Locally, questions over the expulsion could distract from Chief Executive Carrie Lam’s annual policy address to Hong Kong lawmakers on Wednesday. Thus far she has not commented on the decision.
Some pro-Beijing politicians have endorsed the visa decision. Tam Yiu-chung, Hong Kong’s representative on the standing committee of China’s National People’s Congress, said Monday on a radio show that the expulsion would not affect media freedom in Hong Kong, and warned that those who raise the issue of Hong Kong independence do so “at their own risk,” the Hong Kong broadcaster RTHK reported.
The Communist Party-owned newspaper Global Times said that the expulsion, if it was related to the talk, was a sign that the event was a “political provocation that goes far beyond the scope of freedom of speech.”

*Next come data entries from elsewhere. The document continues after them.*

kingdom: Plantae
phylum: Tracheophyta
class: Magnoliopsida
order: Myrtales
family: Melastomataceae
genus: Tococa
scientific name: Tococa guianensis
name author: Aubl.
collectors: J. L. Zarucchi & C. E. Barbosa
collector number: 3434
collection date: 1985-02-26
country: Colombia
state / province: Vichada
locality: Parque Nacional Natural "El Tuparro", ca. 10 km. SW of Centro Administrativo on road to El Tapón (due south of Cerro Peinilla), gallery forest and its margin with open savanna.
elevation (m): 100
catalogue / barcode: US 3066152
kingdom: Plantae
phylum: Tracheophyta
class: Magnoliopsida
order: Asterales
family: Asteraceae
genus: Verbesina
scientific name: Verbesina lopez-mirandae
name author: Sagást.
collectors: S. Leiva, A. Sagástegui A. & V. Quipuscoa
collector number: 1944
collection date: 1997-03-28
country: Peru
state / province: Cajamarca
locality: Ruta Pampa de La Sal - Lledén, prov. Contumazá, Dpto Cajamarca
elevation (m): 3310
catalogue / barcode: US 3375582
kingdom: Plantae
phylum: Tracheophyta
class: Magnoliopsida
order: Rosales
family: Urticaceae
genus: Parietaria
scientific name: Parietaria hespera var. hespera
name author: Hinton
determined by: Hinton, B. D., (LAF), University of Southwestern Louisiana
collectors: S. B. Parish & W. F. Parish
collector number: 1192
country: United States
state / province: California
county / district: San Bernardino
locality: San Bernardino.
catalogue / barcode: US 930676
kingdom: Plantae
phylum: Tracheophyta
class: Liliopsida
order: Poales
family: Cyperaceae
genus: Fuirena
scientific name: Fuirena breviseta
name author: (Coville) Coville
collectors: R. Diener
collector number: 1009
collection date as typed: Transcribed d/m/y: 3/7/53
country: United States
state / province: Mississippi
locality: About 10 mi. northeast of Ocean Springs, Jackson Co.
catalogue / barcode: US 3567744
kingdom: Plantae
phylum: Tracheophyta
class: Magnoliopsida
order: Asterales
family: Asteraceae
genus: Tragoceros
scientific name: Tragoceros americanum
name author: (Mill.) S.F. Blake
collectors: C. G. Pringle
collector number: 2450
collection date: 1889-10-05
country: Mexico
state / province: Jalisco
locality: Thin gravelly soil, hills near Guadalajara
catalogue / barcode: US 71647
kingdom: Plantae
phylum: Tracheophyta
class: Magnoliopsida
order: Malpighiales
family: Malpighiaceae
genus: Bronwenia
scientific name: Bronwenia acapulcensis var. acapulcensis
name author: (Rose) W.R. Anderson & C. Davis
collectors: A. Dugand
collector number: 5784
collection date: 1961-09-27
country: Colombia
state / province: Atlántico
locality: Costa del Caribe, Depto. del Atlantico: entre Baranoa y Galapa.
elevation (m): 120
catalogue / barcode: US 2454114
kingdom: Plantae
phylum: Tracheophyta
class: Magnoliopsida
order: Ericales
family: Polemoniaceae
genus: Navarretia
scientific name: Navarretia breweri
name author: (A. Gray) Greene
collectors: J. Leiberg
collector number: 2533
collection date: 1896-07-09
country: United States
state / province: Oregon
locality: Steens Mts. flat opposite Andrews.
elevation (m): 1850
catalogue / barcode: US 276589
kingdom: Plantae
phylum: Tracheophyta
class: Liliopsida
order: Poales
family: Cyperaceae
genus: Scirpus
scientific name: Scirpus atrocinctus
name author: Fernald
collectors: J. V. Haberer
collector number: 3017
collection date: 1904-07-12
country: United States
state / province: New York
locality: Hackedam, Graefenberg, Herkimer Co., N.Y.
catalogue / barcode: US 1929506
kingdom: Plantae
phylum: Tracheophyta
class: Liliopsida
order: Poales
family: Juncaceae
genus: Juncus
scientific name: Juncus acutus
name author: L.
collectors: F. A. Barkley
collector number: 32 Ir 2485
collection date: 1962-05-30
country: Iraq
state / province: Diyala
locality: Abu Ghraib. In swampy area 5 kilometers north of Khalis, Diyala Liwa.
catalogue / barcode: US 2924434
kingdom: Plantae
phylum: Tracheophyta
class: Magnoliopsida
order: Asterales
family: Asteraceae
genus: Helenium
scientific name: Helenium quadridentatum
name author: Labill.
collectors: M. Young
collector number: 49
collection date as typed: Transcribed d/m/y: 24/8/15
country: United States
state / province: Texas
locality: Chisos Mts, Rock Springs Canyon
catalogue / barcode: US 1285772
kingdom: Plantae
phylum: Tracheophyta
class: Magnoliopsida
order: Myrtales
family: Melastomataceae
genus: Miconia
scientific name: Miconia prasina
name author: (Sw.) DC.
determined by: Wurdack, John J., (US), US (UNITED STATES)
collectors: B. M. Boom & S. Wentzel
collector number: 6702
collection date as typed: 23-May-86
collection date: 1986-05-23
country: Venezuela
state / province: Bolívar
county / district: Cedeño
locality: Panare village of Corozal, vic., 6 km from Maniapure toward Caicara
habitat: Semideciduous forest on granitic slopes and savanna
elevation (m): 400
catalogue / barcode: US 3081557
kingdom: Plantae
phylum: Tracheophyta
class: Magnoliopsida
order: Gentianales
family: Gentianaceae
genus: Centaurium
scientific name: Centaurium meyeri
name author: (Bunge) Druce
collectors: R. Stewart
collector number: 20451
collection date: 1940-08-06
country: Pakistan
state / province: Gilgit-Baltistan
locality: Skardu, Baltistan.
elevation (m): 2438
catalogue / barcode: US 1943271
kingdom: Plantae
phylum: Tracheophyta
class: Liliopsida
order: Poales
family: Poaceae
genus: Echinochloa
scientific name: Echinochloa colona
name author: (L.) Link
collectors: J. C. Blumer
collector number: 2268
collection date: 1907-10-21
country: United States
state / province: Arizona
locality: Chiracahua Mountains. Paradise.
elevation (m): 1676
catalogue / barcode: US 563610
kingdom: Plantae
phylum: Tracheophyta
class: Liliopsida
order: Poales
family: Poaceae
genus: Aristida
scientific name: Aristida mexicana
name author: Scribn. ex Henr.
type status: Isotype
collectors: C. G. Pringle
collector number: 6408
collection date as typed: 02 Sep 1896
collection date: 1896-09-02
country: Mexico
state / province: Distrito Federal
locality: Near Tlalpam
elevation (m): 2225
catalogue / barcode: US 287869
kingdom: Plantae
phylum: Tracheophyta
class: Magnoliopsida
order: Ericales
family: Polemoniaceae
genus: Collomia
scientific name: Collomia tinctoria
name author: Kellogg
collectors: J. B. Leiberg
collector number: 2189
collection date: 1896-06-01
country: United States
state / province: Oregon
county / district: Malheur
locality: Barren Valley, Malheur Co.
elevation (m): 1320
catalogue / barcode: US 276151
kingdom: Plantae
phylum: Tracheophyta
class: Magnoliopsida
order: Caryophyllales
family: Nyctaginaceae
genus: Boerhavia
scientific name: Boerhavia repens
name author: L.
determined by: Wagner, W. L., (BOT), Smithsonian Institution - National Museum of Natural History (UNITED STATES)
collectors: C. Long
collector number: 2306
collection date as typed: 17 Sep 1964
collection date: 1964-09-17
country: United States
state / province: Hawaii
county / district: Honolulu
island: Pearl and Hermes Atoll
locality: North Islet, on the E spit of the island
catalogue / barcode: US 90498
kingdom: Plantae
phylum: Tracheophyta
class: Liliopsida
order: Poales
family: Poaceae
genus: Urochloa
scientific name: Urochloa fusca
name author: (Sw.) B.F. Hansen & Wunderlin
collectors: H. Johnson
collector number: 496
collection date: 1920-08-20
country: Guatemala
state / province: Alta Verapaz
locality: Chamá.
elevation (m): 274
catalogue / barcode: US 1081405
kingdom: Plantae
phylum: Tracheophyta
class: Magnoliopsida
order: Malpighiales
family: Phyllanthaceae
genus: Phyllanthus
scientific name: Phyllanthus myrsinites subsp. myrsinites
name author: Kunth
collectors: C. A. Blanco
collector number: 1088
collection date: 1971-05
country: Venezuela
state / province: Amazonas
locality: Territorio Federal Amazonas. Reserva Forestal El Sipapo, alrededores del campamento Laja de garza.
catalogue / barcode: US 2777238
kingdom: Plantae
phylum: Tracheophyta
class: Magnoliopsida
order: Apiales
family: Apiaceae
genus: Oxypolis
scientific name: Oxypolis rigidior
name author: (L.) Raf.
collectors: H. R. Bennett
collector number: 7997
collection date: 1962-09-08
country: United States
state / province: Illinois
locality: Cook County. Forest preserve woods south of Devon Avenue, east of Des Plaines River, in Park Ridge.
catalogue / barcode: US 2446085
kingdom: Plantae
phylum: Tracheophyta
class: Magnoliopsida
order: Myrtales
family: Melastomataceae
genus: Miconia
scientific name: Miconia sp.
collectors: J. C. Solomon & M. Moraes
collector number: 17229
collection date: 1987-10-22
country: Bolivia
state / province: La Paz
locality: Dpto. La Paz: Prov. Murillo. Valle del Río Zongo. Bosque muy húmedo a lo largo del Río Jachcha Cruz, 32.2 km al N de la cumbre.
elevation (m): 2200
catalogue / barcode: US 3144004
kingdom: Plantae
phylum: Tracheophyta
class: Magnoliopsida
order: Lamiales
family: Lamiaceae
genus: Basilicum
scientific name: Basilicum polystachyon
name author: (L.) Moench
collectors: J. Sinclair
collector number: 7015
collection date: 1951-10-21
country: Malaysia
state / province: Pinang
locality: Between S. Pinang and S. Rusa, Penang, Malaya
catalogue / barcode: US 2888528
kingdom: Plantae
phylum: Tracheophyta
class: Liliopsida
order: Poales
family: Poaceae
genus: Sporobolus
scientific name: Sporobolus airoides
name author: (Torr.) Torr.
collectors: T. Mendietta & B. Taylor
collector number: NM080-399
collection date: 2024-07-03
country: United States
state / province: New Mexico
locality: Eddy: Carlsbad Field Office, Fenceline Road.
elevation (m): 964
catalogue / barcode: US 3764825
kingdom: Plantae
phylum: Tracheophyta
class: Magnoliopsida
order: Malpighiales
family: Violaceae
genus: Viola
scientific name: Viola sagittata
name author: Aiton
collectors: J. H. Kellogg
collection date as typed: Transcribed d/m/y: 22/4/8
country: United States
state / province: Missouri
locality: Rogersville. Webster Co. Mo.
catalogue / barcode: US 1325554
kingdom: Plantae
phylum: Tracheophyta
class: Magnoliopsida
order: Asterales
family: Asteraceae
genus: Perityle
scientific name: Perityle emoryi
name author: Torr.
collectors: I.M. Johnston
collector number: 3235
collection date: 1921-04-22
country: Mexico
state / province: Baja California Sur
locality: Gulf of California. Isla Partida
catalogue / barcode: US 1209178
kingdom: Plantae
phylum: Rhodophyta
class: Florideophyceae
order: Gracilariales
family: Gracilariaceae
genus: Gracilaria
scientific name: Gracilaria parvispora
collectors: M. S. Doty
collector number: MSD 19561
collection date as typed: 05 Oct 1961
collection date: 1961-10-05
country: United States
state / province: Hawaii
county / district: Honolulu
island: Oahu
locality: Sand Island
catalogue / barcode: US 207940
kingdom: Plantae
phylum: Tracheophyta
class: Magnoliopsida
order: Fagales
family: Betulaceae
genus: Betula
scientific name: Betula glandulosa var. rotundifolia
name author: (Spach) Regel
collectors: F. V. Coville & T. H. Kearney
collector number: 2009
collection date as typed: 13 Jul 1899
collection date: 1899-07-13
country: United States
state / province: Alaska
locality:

“Without Mallet, Hong Kong won’t have any less freedom of speech,” the newspaper said in an editorial. “The city’s future doesn’t need to be the concern of Mallet, the U.K. government or Western media.”
China’s Foreign Ministry office in Hong Kong said Saturday that visa questions “fall within a country’s sovereignty” and that the central government firmly supports the Hong Kong government “in handling the related matters in accordance with law.”
“No country has the right to interfere,” the statement added.
Last month, after the United States ordered representatives for China’s state-run news media to register as foreign agents, China accused the United States of obstructing and politicizing the media.
“Countries should perceive media’s role in promoting international exchange and cooperation in an open and inclusive spirit,” said the Foreign Ministry spokesman Geng Shuang. “They need to facilitate, rather than obstruct, media’s normal work, still less politicalizing the relevant issue.”